**TEXT PASSAGE**:
<<<<

In my real CSV I have LONG columns that can contain null values. In that
case I get a parse exception (and I would like to avoid to read it as a
string).
The ',bye' is just the way you can test that in my example (add that line
to the input csv).
If I use  'csv.null-literal' = '' it seems to work but, is it a workaround
or it is the right solution?

Another big problem I'm having with the new APIs is that if I use
    TableEnvironment tableEnv = TableEnvironment.create(envSettings);
then I can't convert a table to a datastream..I need to use
    StreamTableEnvironment tableEnv =
StreamTableEnvironment.create(streamEnv, envSettings);
but in that case I can't use inBatchMode..

On Fri, Apr 9, 2021 at 11:44 AM Kurt Young <ykt...@gmail.com> wrote:

> `format.ignore-first-line` is unfortunately a regression compared to the
> old one.
> I've created a ticket [1] to track this but according to current design,
> it seems not easy to do.
>
> Regarding null values, I'm not sure if I understand the issue you had.
> What do you mean by
> using ',bye' to test null Long values?
>
> [1] https://issues.apache.org/jira/browse/FLINK-22178
>
> Best,
> Kurt
>
>
> On Fri, Apr 9, 2021 at 4:46 PM Flavio Pompermaier <pomperma...@okkam.it>
> wrote:
>
>> And another thing: in my csv I added ',bye' (to test null Long values)

>>>>

**SUPPLIED ENTRIES**:
<<<<

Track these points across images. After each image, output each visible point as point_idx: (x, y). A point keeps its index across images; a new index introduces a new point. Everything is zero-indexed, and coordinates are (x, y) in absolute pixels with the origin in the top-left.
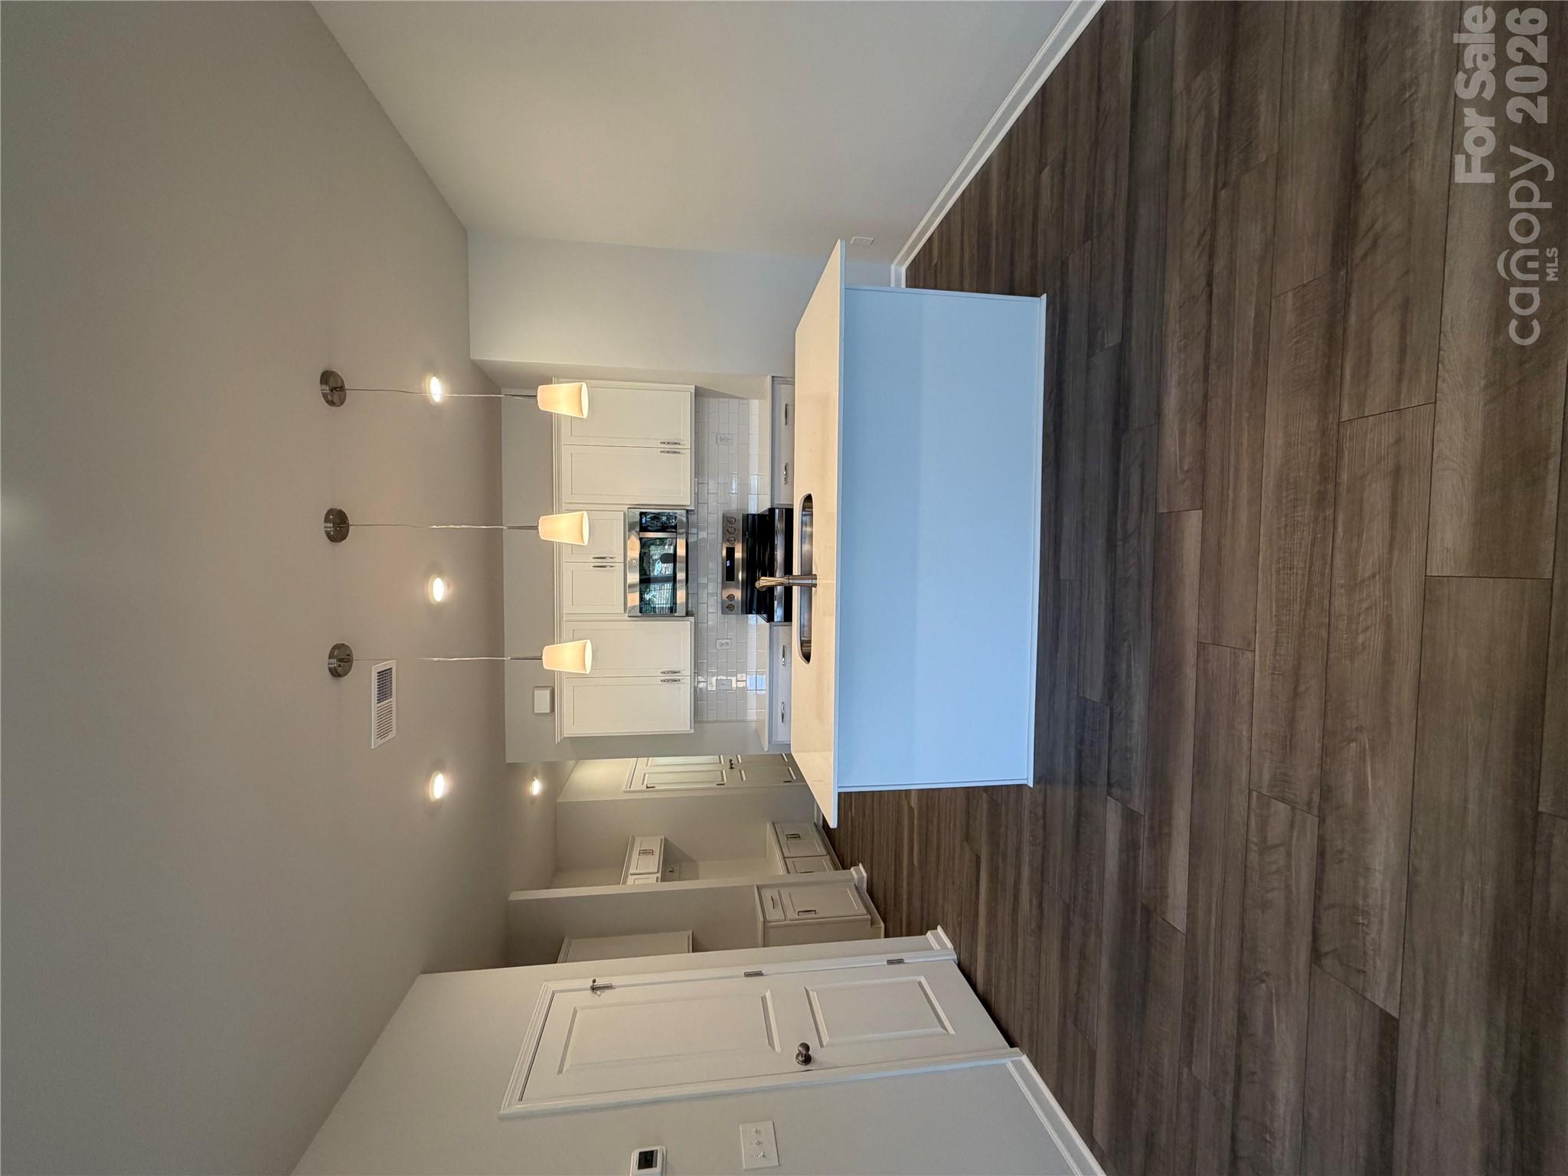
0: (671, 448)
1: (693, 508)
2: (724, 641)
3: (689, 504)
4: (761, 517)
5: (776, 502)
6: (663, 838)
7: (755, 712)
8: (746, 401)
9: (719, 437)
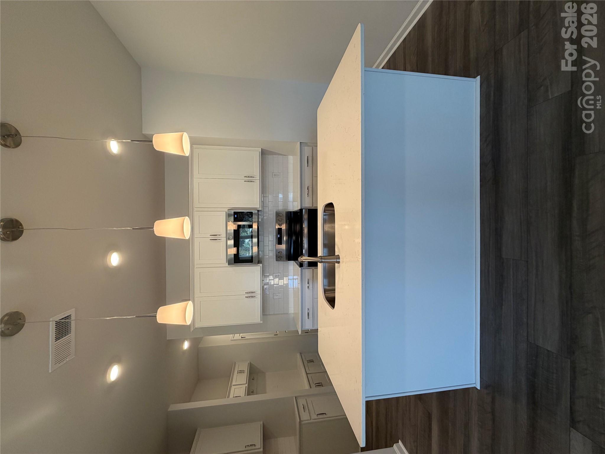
0: (249, 179)
1: (261, 209)
2: (277, 274)
3: (259, 207)
4: (295, 213)
5: (303, 206)
6: (249, 362)
7: (293, 308)
8: (287, 157)
9: (273, 174)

>>>>

**TASK ITEM**:
Print the part of the Flink mailing-list thread that starts at "On Fri, Apr 9, 2021 at 11:44" and ends at "easy to do.". The records have nothing to do with the Flink mailing-list thread.

**SOLUTION**:
On Fri, Apr 9, 2021 at 11:44 AM Kurt Young <ykt...@gmail.com> wrote:

> `format.ignore-first-line` is unfortunately a regression compared to the
> old one.
> I've created a ticket [1] to track this but according to current design,
> it seems not easy to do.